Critiquing the concept of alternate modernities and its consequences toward understanding universalist theories, Žižek explains:
The significance of this critique reaches far beyond the case of modernity–it concerns the fundamental limitation of nominalist historicizing. The recourse to multiplication (“there is not one modernity with a fixed essence, there are multiple modernities, each of them irreducible to others…”) is false not because it does not recognize a unique fixed “essence” of modernity, but because multiplication functions as the disavowal of the antagonism that inheres to the notion of modernity as such: the falsity of multiplication resides in the fact that it frees the universal notion of modernity of its antagonism, of the way it is embedded in the capitalist system, by relegating this aspect to just one of the historical subspecieis…

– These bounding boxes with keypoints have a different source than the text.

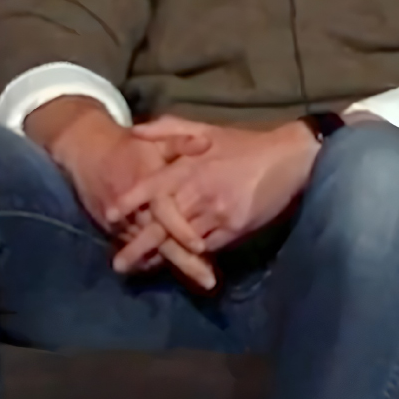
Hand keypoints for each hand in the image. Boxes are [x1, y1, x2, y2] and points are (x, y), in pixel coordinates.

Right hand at [31, 101, 215, 285]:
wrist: (85, 152)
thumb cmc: (126, 147)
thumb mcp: (153, 140)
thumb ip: (178, 141)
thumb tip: (205, 144)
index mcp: (147, 185)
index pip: (166, 214)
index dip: (182, 231)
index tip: (201, 247)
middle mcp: (135, 210)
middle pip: (161, 242)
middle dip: (184, 263)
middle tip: (207, 282)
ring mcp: (123, 224)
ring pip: (149, 251)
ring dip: (171, 267)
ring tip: (198, 283)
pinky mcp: (113, 231)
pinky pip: (137, 250)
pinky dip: (153, 262)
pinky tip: (173, 273)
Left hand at [113, 116, 321, 271]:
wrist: (289, 157)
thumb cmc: (243, 143)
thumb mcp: (204, 128)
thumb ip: (167, 129)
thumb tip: (133, 132)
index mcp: (189, 166)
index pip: (152, 186)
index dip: (130, 201)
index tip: (109, 215)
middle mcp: (199, 191)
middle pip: (162, 224)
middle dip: (139, 245)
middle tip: (118, 264)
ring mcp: (218, 211)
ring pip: (184, 240)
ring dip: (163, 257)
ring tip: (142, 270)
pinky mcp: (236, 227)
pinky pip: (209, 247)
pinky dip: (193, 257)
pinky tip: (180, 267)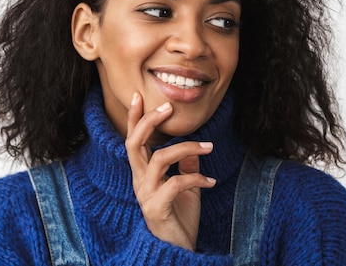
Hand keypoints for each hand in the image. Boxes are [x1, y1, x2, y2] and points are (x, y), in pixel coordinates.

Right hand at [125, 92, 215, 250]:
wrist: (176, 251)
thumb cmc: (178, 218)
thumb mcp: (186, 188)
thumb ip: (186, 167)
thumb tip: (194, 149)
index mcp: (143, 173)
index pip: (134, 140)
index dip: (135, 119)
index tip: (139, 96)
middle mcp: (139, 181)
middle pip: (134, 144)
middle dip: (149, 122)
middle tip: (168, 107)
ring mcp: (145, 195)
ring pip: (159, 159)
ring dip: (186, 148)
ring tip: (208, 147)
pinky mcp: (156, 208)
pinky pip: (176, 184)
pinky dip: (196, 179)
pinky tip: (211, 182)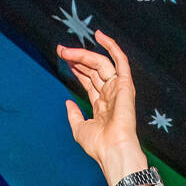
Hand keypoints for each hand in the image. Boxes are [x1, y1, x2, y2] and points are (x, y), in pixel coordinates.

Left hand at [58, 31, 148, 185]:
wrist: (112, 150)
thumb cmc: (99, 145)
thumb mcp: (79, 129)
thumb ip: (74, 115)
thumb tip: (68, 102)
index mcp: (102, 105)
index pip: (88, 80)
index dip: (76, 68)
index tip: (62, 58)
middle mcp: (110, 94)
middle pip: (93, 69)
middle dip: (77, 58)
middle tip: (60, 51)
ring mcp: (118, 88)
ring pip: (101, 63)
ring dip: (83, 54)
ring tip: (66, 51)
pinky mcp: (124, 84)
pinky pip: (120, 60)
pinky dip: (112, 46)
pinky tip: (99, 36)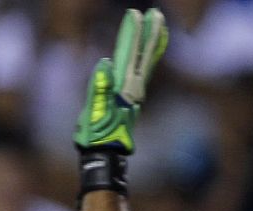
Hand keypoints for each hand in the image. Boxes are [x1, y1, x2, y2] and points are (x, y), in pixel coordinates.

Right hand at [74, 8, 167, 154]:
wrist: (107, 154)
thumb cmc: (97, 136)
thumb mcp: (93, 114)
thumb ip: (99, 88)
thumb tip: (105, 63)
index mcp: (123, 87)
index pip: (129, 54)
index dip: (132, 33)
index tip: (135, 15)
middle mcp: (133, 86)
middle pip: (143, 54)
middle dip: (149, 32)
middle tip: (155, 13)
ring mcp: (135, 91)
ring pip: (147, 60)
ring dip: (153, 41)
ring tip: (159, 24)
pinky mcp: (133, 97)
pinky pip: (145, 71)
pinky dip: (151, 57)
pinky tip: (151, 51)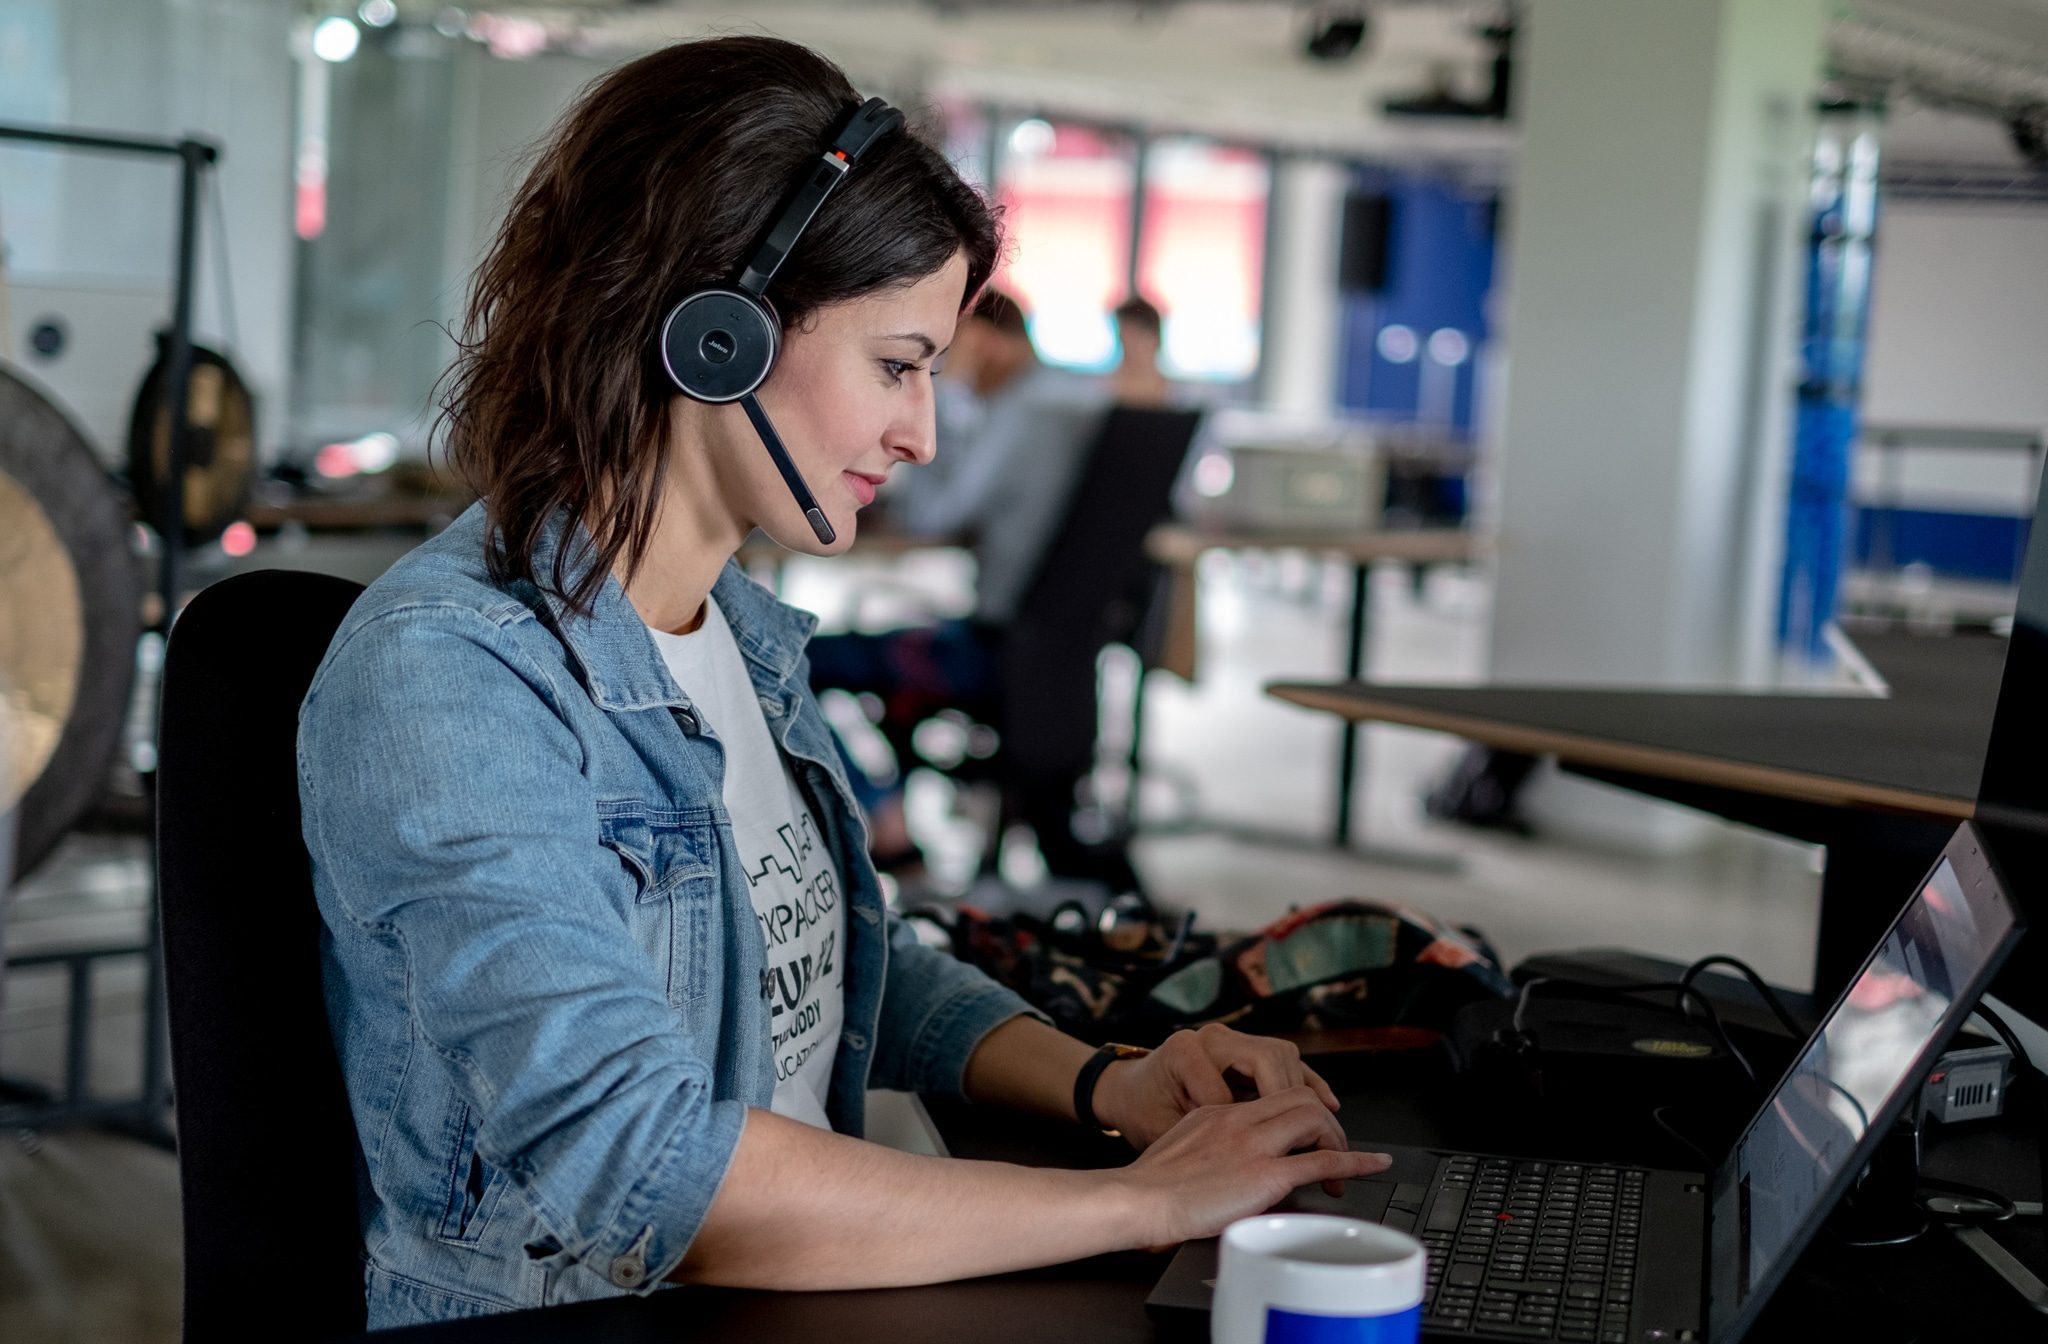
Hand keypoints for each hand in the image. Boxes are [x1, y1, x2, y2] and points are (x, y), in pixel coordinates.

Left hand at [1091, 1023, 1340, 1149]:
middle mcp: (1211, 1038)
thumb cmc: (1138, 1112)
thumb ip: (1204, 1143)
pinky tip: (1326, 1103)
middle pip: (1274, 1063)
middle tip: (1323, 1143)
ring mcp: (1228, 1041)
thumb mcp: (1162, 1130)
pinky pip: (1284, 1061)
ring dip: (1307, 1094)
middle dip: (1301, 1107)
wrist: (1125, 1092)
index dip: (1260, 1132)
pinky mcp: (1240, 1052)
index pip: (1240, 1092)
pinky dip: (1306, 1082)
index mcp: (1187, 1053)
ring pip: (1284, 1058)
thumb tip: (1245, 1166)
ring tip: (1326, 1129)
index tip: (1280, 1160)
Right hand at [1108, 1086, 1391, 1248]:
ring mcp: (1254, 1144)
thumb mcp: (1178, 1148)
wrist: (1137, 1199)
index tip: (1309, 1127)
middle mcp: (1240, 1119)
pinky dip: (1355, 1162)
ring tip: (1345, 1160)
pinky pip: (1323, 1160)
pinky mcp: (1265, 1174)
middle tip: (1331, 1145)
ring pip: (1314, 1117)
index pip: (1270, 1094)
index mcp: (1218, 1112)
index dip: (1298, 1108)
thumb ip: (1207, 1148)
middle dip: (1324, 1119)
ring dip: (1337, 1138)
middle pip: (1299, 1096)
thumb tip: (1225, 1166)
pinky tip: (1371, 1166)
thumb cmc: (1146, 1188)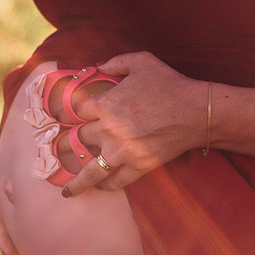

Jameson’s critique of the notion of alternate modernities thus provides a model of the properly dialectic relationship between the Universal and the Particular: the difference is not on the side of particular content (as the traditional differentia specifica), but on the side of the Universal. The Universal is not the encompassing container of the particular content, the peaceful medium-background of the conflict of particularities…In other words, the Universal names the site of a Problem-Deadlock, of a burning Question, and the Particulars are the attempted but failed Answers to this Problem (34-35).
Žižek, Slavoj. 2009. The Parallax View. Cambridge, Massachusetts: MIT Press.